Un encuentro en los tiempos de la Ilustración en la frontera entre Francia y Suiza de dos talentos con planteamientos muy distintos. Mientras Voltaire aboga por el juicio del hombre y su capacidad para discernir por sí mismo para conseguir que la sociedad no sea una jerarquía en cuya cúspide esté Dios representada por la Iglesia, Rousseau apuesta por un entorno donde el individuo es bueno en sí mismo y la razón es más un resultado colectivo, una abstracta voluntad general que es la llamada a marcar el rumbo a seguir.  Posturas enfrentadas pero en cuya exposición se dibuja un terreno de juego en el que las preguntas y las repuestas, los argumentos y contrargumentos –entre momentos de silencios solemnes y generando alguna que otra provocadora sonrisa- crean una atmósfera con una energía altamente estimulante.

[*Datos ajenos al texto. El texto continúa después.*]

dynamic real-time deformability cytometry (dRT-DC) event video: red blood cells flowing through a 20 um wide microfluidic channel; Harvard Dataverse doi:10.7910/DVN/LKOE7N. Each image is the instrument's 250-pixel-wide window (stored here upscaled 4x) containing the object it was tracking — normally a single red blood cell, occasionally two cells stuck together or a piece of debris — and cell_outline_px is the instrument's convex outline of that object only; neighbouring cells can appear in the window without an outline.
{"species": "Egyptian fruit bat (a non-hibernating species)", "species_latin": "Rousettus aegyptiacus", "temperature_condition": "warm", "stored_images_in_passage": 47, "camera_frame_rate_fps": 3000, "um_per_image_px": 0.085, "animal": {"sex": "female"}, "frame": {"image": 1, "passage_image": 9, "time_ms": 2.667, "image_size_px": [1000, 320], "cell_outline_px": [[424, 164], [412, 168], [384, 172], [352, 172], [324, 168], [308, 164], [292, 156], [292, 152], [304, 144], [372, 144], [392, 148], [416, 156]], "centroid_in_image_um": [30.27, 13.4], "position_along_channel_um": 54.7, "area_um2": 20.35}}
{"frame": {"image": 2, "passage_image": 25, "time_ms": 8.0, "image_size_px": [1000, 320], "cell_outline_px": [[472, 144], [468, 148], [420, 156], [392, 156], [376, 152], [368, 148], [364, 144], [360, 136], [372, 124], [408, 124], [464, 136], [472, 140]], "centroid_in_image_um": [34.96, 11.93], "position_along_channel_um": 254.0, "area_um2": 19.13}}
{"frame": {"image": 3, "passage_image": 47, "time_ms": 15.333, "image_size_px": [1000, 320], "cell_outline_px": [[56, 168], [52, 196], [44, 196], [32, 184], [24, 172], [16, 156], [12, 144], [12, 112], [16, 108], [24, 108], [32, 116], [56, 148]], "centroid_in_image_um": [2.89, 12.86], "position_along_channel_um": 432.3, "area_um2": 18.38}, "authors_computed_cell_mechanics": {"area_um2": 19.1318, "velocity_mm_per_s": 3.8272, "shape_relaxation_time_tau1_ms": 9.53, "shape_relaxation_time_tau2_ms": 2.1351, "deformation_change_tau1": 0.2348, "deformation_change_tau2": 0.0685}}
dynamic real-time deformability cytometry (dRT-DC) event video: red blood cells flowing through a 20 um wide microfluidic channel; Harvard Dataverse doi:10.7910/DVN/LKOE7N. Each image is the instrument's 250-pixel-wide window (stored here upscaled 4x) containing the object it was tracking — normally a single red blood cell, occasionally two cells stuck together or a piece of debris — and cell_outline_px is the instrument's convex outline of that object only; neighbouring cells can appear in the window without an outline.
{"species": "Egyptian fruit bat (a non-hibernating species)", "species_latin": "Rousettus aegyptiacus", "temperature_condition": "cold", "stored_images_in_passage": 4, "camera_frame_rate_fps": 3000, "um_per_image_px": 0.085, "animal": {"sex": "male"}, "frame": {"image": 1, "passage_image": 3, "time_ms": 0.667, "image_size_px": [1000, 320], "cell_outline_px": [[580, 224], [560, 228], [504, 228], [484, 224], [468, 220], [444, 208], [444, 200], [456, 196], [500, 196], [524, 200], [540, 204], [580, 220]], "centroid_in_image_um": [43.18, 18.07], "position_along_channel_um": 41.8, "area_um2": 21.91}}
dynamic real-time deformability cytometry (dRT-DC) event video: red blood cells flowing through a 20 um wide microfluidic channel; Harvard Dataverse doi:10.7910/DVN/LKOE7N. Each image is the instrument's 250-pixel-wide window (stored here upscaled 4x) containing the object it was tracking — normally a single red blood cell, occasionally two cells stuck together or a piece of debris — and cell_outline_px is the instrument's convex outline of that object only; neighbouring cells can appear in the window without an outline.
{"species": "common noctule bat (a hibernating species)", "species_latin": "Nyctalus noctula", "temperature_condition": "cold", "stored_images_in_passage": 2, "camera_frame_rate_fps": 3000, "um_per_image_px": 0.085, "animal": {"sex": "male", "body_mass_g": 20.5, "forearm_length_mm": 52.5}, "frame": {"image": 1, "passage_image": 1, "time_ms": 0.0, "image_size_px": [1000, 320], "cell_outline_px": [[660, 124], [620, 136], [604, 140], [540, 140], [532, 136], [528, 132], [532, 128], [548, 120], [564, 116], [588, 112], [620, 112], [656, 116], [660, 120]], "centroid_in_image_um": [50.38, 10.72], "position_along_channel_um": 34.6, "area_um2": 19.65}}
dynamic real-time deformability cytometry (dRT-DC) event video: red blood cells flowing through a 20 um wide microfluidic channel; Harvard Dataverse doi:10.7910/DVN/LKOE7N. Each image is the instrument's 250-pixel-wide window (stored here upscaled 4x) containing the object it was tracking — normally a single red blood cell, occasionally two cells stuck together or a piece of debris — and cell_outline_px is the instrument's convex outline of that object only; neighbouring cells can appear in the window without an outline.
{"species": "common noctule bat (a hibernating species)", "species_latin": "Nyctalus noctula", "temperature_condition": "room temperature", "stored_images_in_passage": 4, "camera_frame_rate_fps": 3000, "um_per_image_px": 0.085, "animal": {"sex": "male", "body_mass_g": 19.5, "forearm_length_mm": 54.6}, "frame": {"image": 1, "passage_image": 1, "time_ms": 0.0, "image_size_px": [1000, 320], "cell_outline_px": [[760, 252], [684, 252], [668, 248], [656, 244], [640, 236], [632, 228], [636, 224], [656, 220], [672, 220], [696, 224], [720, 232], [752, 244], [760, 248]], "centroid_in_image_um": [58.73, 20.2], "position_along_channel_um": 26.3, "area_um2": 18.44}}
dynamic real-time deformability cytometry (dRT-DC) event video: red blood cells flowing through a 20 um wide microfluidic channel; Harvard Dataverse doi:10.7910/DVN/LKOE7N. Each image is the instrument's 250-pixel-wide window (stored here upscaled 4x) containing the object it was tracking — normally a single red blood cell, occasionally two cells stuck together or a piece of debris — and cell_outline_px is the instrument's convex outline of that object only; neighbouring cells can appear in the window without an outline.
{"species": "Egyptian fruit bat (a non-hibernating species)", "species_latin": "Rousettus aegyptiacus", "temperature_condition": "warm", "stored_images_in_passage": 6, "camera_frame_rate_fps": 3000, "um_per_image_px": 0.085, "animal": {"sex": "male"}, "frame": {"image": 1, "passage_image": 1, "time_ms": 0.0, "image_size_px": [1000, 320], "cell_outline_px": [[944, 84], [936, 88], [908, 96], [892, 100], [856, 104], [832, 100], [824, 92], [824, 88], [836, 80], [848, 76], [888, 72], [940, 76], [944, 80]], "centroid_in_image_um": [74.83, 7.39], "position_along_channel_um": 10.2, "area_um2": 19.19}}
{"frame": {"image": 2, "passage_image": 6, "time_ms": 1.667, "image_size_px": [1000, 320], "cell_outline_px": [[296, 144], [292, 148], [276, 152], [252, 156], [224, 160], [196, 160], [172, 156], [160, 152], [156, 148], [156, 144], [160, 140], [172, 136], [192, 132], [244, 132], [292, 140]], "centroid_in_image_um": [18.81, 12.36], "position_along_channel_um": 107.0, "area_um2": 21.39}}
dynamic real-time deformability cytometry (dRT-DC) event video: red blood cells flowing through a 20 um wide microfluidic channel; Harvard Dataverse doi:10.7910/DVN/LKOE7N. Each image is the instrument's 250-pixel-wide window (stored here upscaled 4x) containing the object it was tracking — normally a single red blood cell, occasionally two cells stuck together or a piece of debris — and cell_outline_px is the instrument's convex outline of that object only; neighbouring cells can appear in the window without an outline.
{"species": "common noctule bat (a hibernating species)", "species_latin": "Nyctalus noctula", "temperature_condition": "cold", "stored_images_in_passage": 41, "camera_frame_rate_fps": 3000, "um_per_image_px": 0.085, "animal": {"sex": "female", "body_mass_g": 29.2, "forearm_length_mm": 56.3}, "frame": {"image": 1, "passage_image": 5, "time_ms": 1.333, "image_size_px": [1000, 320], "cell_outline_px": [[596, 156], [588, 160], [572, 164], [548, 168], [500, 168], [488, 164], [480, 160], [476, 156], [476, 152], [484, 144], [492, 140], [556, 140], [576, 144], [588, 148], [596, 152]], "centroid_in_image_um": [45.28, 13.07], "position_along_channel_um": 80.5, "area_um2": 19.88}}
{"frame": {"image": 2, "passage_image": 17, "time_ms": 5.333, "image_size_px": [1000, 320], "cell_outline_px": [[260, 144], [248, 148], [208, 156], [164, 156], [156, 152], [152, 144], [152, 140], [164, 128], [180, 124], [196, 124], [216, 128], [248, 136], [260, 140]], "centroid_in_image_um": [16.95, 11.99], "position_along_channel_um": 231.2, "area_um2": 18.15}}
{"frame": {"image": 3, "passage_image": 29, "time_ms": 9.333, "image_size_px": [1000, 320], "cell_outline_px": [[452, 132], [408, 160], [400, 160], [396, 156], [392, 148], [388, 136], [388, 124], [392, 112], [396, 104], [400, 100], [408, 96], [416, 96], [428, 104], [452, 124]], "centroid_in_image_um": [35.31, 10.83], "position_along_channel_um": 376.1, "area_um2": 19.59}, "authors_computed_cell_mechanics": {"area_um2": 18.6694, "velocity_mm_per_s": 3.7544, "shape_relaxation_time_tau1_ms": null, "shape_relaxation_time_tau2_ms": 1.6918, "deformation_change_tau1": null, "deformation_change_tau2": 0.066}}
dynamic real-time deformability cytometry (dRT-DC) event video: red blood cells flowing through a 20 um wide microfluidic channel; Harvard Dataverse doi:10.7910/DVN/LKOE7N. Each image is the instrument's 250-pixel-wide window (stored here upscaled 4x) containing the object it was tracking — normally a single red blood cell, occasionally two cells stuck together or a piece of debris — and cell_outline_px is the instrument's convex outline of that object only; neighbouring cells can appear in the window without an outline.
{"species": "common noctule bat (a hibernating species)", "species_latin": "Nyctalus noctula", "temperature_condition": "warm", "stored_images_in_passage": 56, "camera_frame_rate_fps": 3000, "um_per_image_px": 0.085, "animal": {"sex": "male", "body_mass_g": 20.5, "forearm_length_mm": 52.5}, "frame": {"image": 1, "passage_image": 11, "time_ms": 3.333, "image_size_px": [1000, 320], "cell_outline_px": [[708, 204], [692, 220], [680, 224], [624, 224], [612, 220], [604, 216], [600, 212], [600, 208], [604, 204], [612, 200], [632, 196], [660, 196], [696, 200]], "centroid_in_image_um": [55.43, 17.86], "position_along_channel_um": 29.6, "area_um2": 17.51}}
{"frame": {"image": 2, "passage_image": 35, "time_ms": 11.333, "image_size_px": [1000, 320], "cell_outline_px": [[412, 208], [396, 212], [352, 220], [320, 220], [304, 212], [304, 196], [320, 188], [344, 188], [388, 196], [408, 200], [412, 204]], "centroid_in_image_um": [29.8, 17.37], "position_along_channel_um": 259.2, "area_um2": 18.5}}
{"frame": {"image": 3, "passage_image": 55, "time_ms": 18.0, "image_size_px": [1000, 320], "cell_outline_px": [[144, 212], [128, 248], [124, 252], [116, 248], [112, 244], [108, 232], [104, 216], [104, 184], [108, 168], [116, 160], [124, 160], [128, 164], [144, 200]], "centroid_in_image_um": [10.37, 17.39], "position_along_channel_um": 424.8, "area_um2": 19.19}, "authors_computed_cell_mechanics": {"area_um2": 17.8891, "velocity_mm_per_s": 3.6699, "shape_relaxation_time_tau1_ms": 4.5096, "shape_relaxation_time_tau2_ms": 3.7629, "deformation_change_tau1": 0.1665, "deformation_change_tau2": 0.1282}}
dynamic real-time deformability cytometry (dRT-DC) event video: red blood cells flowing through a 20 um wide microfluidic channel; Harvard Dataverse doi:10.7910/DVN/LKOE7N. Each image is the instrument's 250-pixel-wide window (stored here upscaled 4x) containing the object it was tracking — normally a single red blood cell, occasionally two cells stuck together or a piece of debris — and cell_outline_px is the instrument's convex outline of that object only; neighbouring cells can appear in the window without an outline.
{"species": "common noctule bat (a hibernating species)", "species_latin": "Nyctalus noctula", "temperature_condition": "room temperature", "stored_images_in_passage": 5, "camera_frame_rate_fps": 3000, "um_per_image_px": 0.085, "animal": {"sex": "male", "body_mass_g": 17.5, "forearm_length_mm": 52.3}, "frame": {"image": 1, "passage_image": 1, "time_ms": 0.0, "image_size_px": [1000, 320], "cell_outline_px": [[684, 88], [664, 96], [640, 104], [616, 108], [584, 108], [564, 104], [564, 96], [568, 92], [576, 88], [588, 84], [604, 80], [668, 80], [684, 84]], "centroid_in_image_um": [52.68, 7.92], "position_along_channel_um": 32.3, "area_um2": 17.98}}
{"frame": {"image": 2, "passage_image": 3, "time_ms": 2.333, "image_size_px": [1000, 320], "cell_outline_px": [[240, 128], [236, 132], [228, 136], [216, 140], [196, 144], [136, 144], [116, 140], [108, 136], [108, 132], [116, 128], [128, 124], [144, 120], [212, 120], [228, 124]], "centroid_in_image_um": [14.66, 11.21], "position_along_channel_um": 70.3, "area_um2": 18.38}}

Para los neófitos en la materia o los ya alejados del tiempo en que en algún momento de su educación formal estudiaron Filosofía (una disciplina con mayúsculas, una asignatura cuya intención era ayudarnos a madurar), esta es la clave que hace disfrutar de la disputa entre Voltaire y Rousseau. Cierto es que está escrita de una manera que la hace perfectamente comprensible, pero no hay un segundo de descanso y su proceder es ir de estímulo en estímulo. Tanto verbal, por lo correctamente redactada que está, como literario, por cómo progresa y gana profundidad, y mental por la actividad cerebral que provoca.

Cuando aún estás procesando la inteligencia que hay tras la sentencia que acaba de ser pronunciada, estás ya escuchando la siguiente e intentando colocar una y otra frente a frente para dar forma a la propuesta que surge entre ambas. Un espacio en el que el ánimo se dispone a la escucha, el espíritu se abre a ser influenciado y la voluntad humana a explorar nuevas maneras de contemplarse tanto a sí misma como al mundo en el que vive.

Voltaire/Rousseau. La disputa, en el Teatro María Guerrero (Madrid).